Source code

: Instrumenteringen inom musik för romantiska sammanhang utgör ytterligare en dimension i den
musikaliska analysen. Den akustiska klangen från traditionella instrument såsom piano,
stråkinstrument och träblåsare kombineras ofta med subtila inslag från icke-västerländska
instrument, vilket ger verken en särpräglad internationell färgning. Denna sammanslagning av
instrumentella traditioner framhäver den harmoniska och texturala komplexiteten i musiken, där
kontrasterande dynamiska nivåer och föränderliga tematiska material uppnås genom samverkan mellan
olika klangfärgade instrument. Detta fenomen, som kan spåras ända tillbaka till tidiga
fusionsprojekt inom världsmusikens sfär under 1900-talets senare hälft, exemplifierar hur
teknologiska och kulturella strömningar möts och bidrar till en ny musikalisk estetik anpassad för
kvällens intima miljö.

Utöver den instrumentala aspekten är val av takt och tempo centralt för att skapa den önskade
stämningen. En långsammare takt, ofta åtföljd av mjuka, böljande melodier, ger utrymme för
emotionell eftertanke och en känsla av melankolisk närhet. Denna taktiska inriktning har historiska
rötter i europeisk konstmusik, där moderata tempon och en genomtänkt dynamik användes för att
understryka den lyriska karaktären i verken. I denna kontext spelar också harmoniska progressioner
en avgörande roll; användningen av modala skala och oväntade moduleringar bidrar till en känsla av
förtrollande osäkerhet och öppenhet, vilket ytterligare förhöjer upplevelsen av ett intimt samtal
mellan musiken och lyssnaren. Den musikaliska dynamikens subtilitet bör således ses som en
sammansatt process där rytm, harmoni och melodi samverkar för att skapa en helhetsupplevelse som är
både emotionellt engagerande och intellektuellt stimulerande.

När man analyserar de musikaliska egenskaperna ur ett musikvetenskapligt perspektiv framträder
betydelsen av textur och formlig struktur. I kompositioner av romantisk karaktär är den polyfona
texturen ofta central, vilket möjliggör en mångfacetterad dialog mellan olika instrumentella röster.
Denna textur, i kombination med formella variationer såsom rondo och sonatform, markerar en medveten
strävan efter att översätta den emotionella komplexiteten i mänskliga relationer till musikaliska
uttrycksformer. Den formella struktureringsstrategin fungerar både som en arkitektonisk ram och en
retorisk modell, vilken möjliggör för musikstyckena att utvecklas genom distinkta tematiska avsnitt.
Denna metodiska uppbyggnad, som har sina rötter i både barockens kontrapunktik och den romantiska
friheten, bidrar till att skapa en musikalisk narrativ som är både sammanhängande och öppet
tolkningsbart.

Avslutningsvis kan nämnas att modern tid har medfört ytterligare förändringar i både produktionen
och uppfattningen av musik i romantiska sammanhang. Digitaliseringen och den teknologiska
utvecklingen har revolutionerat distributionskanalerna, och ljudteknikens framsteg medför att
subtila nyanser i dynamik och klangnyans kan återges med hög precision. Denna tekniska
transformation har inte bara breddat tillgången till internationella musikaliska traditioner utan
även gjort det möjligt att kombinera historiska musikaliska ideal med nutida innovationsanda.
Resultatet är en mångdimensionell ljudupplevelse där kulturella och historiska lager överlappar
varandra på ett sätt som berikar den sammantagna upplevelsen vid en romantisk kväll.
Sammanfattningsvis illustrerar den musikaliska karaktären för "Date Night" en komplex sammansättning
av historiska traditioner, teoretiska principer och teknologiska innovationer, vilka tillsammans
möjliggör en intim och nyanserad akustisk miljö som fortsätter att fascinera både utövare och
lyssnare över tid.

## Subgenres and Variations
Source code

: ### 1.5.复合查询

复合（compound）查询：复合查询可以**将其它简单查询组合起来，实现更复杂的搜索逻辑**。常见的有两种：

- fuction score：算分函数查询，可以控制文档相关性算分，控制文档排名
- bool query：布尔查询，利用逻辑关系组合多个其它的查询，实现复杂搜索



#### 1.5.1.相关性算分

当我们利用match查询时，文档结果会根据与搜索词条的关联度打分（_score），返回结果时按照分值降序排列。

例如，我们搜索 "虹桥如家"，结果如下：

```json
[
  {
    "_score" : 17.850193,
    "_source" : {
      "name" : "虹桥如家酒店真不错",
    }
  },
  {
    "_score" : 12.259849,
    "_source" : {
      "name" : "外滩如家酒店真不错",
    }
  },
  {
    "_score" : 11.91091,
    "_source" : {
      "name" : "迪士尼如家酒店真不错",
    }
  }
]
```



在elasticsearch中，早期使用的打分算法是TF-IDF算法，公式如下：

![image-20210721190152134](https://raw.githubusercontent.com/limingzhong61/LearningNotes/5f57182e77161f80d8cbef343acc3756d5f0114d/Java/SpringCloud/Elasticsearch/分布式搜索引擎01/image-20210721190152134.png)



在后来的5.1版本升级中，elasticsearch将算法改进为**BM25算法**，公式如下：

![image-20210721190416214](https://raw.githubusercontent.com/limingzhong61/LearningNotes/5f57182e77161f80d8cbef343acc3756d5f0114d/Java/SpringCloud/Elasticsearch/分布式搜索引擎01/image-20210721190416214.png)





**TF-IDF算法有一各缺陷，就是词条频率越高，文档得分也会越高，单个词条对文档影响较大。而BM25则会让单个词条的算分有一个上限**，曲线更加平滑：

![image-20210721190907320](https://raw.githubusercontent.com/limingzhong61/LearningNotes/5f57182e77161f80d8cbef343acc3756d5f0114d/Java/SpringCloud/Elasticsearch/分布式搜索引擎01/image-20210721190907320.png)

########################################

# Task to carry out:
Every line of the material that holds "subtila" should be copied out as the answer.

# Task output:
stråkinstrument och träblåsare kombineras ofta med subtila inslag från icke-västerländska
subtila nyanser i dynamik och klangnyans kan återges med hög precision. Denna tekniska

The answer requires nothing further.